Background: The ability to interpret and, consequently, include patient-reported outcomes (PROs) in the decision-making process along with other patient-important outcomes relies on the understanding of what improvement or reduction in the PRO represents a change that is important to patients. With such understanding, treatment effects can be understood in terms of their magnitude as large, moderate, small but still important, or negligible. The most common reference point for the interpretation of PROs is the minimal important difference (MID), which provides a measure of the smallest change in a PRO that patients would perceive as an important benefit or harm.
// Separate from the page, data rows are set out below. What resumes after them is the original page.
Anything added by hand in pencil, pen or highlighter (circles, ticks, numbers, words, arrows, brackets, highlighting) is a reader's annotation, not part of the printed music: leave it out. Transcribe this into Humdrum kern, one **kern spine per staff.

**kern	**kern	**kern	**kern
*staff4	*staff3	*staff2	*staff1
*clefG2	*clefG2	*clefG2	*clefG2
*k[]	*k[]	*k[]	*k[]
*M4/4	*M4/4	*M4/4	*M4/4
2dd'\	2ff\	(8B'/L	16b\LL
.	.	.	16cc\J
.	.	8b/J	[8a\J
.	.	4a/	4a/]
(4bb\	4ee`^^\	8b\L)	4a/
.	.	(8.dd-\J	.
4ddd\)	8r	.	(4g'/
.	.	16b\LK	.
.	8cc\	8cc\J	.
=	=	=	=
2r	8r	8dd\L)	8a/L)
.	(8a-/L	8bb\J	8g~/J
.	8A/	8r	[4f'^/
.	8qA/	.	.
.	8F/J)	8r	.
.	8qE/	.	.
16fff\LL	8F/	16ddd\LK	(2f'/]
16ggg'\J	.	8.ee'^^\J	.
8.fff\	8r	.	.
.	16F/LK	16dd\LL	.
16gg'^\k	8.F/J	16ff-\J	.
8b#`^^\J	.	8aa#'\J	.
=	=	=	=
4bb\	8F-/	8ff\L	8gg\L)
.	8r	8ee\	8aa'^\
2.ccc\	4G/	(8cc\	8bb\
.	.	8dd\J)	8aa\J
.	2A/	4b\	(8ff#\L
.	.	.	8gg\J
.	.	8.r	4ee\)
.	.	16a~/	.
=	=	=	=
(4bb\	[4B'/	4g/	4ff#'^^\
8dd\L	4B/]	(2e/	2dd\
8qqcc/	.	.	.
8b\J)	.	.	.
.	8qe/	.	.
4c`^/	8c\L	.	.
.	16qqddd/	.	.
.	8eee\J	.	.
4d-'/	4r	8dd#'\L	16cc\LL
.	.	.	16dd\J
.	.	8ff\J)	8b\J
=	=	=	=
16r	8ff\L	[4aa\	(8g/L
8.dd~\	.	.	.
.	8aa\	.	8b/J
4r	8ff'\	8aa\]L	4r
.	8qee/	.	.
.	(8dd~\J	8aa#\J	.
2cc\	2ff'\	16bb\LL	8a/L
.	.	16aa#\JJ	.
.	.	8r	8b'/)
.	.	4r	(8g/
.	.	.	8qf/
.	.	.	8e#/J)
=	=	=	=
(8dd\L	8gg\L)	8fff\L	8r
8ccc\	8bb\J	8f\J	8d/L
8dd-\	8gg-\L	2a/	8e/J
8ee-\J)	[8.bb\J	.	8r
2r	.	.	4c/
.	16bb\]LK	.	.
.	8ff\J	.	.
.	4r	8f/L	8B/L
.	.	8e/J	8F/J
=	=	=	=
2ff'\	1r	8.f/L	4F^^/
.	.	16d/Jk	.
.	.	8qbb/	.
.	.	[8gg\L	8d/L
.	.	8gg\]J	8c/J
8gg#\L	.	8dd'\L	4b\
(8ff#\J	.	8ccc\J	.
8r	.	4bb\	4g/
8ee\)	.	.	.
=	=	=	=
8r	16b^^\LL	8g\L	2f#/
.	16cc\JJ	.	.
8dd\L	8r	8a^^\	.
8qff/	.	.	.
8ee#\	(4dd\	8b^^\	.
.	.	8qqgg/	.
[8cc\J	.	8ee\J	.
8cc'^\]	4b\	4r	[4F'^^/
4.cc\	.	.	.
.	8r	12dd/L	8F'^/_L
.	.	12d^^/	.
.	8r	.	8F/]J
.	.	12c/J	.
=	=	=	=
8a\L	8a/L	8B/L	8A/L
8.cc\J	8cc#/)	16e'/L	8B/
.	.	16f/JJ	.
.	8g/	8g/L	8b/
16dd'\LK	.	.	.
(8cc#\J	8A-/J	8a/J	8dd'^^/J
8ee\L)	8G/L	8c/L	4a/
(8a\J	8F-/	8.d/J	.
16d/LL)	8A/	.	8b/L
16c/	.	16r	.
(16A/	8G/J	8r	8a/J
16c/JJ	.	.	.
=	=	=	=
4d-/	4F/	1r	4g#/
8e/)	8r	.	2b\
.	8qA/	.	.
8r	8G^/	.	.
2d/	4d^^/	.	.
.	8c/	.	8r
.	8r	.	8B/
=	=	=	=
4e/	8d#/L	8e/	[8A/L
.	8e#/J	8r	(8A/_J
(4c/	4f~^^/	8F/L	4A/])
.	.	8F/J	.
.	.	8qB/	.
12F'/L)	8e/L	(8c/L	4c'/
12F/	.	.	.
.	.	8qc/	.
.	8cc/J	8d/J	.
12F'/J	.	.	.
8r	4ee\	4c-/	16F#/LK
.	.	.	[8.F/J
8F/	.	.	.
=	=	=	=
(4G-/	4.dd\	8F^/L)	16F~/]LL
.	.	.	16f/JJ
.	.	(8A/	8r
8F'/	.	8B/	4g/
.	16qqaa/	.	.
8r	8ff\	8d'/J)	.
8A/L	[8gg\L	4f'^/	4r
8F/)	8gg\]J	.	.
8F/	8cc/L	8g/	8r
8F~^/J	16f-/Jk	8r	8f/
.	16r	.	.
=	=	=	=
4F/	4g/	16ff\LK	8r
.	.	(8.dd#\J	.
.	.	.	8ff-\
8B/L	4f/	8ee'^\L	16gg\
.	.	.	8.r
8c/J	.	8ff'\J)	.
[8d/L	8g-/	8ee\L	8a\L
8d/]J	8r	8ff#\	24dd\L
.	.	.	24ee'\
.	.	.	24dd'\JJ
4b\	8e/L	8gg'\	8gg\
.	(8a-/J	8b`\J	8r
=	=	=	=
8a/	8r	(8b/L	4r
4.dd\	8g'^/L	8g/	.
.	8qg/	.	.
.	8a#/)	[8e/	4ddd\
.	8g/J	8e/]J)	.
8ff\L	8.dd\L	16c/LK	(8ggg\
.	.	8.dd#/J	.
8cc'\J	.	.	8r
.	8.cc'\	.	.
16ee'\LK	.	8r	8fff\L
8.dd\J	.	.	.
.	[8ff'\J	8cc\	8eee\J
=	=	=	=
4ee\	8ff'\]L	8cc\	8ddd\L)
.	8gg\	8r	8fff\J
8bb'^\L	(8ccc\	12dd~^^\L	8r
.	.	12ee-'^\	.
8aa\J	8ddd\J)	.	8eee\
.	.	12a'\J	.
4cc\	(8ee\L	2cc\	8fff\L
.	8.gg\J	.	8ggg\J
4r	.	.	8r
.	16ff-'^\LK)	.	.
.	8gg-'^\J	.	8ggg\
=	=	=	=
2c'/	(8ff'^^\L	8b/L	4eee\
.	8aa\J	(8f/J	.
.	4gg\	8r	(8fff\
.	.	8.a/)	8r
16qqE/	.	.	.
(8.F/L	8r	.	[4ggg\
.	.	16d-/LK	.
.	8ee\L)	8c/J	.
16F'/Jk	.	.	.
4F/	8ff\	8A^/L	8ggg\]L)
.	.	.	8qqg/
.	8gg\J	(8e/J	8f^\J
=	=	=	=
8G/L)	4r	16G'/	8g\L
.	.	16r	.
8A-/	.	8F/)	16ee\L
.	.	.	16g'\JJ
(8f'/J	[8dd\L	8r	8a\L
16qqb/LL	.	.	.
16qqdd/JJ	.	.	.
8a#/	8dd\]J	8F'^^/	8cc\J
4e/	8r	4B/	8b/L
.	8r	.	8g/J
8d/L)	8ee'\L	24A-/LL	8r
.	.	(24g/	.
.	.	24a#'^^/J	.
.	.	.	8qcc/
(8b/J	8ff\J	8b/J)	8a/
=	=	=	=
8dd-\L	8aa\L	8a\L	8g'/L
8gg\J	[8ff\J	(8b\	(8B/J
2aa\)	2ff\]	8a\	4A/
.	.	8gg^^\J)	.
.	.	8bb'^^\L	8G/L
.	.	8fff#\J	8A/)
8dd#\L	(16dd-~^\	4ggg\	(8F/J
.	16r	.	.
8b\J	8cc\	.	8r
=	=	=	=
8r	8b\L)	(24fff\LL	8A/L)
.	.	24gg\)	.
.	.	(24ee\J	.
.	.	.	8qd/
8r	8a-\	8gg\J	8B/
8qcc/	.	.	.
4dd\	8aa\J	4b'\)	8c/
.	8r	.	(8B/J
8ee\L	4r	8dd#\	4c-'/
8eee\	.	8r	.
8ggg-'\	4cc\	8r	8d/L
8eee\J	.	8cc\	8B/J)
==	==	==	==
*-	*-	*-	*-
Although MIDs are available for many PROs, users of these MIDs have no guidance on how to determine how credible these estimates are.
Objective: To develop an instrument to measure the credibility of MIDs estimates studies.
Methods: We are currently conducting a systematic survey that summarizes and appraises available methods to estimate anchor-based MIDs. We searched MEDLINE, EMBASE, PsycINFO, and CINAHL (1989 to present) to identify studies addressing methods to estimate anchor-based MIDs of PRO instruments or reporting empirical ascertainment of anchor-based MIDs. Teams of two reviewers will independently screen the citations identified, and extract relevant data. We will summarize the available methods and develop a new instrument addressing the credibility of empirically ascertained MIDs. We will user-test and pilot our tool, and assess its inter-rater reliability.
Discussion: Our new instrument will allow users to determine the extent to which the design and conduct of studies measuring MIDs is likely to have protected against misleading estimates. In addition, researchers interested in generating these estimates can learn about key aspects that need to be considered in MID study designs to minimize bias. We will present the methods and final draft of the instrument.